The Battle of the Bogside in August 1969, internment two years later, and Bloody Sunday in January 1972 were followed by the suspension of Stormont and the reintroduction of direct rule from Westminster that March – something Currie hadn’t thought possible.

“In three or four years their government, their parliament, was all gone.

“It’s remarkable now when you think of it.

‘Tarnished’

"The people who tarnished it really were the Provos [Provisional IRA]. I don't [see] any difference as far as I'm concerned between [Gerry] Adams and his crowd on one side and [Ian] Paisley and his crowd on the other, I think they're almost equally, equally culpable."

Two and a half thousand people lost their lives between 1974 and 1998, and for what? Not for what we have even now

Implacably opposed to violence, he has consistently been a fierce critic of the IRA, and he and his wife and their family home were the subject of numerous attacks by loyalist paramilitaries.

For Currie, it was an opportunity missed. He compares the Sunningdale Agreement of 1973 – which was subsequently brought down by the Ulster Workers' Council strike the following year – to the Belfast Agreement of 1998.

“In some respects, Sunningdale was far better as far as the nationalists were concerned. You had the North-South involvement and you had powersharing.

“Two and a half thousand people lost their lives between 1974 and 1998, and for what? Not for what we have even now.”

He names SDLP colleagues and friends murdered by loyalists in the years after – among them husband and wife James and Gertrude Devlin, shot dead in front of their 17-year-old daughter in 1974, and Denis Mullan, killed by the UVF on his front doorstep in 1975.

“We had 30 bloody years for nothing,” he says. “Think of the years that were lost.”

Today, Northern Ireland remains without a government – a situation Currie finds both disappointing and depressing.

The DUP and Sinn Féin are guilty of failing to lead, he says. Following the Belfast Agreement, “the SDLP allowed its clothes to be stolen, and [Tony] Blair and [Bertie] Ahern went too far and gave the Provos too much.

“Hume recognised that, but he said, and I agreed, that we had to have peace, it had to stop.”

‘Implacable’

Referring to Sinn Féin, he says that the “the best tribute to us is the people who were implacable opponents are now trying to take credit for what we did”.

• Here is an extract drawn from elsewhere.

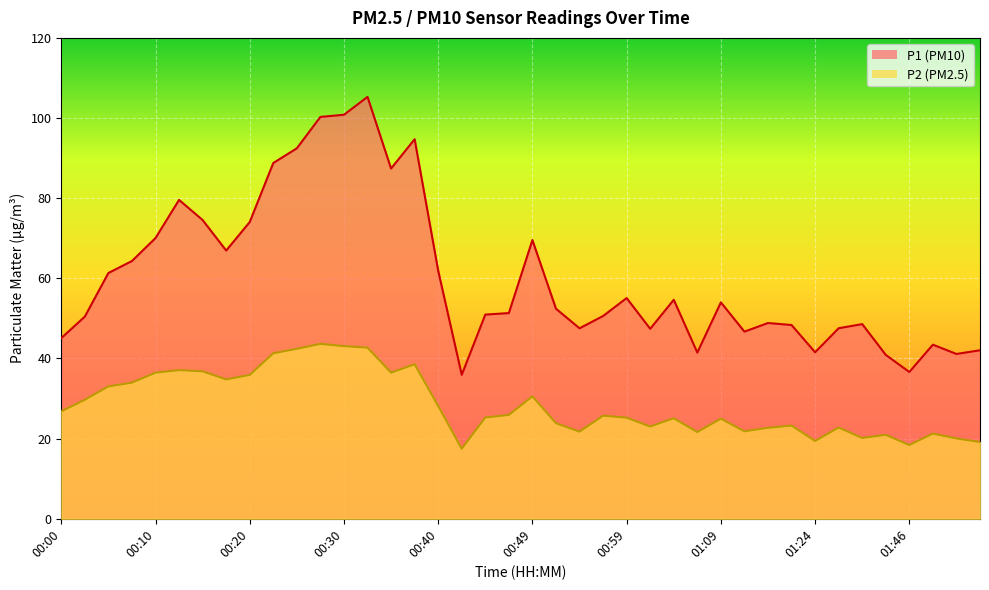

Between 01:02 and 01:31, which is larger?

01:31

After Caledon Currie became, in 1970, one of the founders of the Social Democratic and Labour Party (SDLP). He moved to the Republic in 1989, where he was Fine Gael TD for Dublin West until 2002, but returns to Dungannon often to visit family.

“There is no killing, that’s the big advantage,” he says. “The terrible thing is that, if anything, sectarianism is worse.”

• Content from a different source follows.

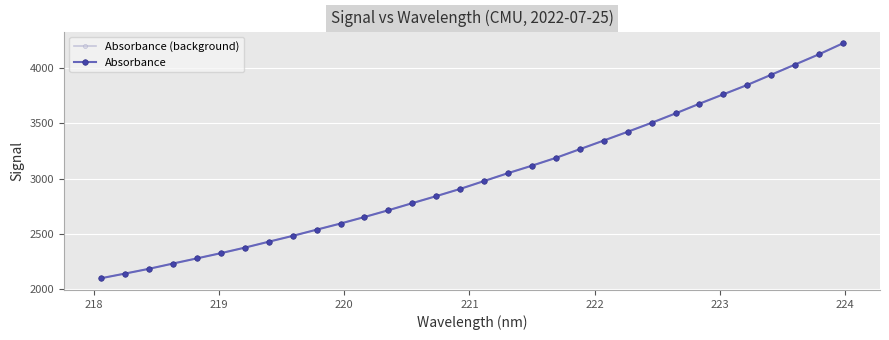

Is this an area chart (filled region under the line)?

No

This makes him sad. “There isn’t a solution to Northern Ireland unless that problem is solved.”

Fifty years after Currie, Campbell and Gildernew raised Mrs McKenna’s poker aloft, Beattie says few people in Kinnard Park now remember the role Caledon played in history.

"Years ago, you'd have film crews coming from Germany and America, but back then you had people living here who could remember it."

Younger families have moved in, the majority of whom, he says, “wouldn’t have a clue what you’re talking about” – which he agrees shows how things have changed.

“I think most of the people round here now don’t really know or care.”